Vietnam, where many of the top companies are state-invested, could reduce the trade balance by buying more “capital intensive equipment” and aerospace goods such as aircraft from the United States, Biswas said.
India left the U.S. list in May after easing a trade surplus, though China – in the thick of a trade dispute with Washington – was kept on it.
There are few other “policy levers” Vietnam can use to answer the U.S. Treasury concerns, said Gene Fang, an associate managing director with Moody’s Investors Service in Singapore.

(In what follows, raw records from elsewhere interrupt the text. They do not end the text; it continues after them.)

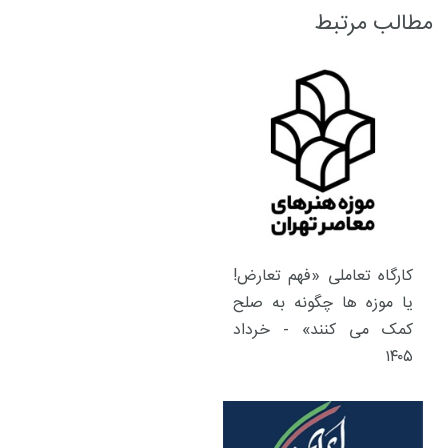
مطالب مرتبط
کارگاه تعاملی «فهم تعارض!
یا موزه ها چگونه به صلح
کمک می کنند» - خرداد
۱۴۰۵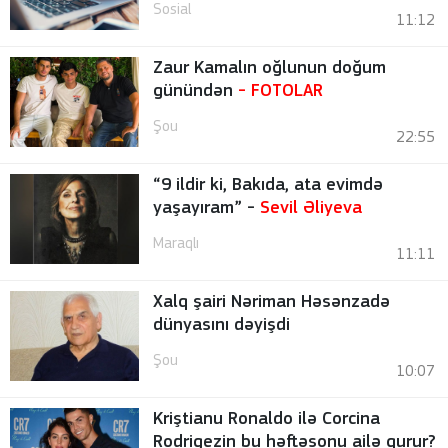
Sosial
11:12
Zaur Kamalın oğlunun doğum
günündən
-
FOTOLAR
Şou
22:55
“9 ildir ki, Bakıda, ata evimdə
yaşayıram” -
Sevil Əliyeva
Maraqlı
11:11
Xalq şairi Nəriman Həsənzadə
dünyasını dəyişdi
Şou
10:07
Kriştianu Ronaldo ilə Corcina
Rodrigezin bu həftəsonu ailə qurur?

Negotiations with Washington
Vietnam will probably remain on the U.S. list over at least the next half a year, when the document is due for an update, analysts believe. The two sides are likely to discuss the currency rate and the trade imbalance as Vietnam deliberates its response measures, they say.
Eventually the U.S. government could seek negotiations with Vietnam and place tariffs on Vietnamese exports if it sees fit, Fang said.
“I guess one of the things we could see as a result would be that the U.S. places higher tariffs on Vietnamese exports to the U.S., and that would be certainly negative from a growth perspective,” he said.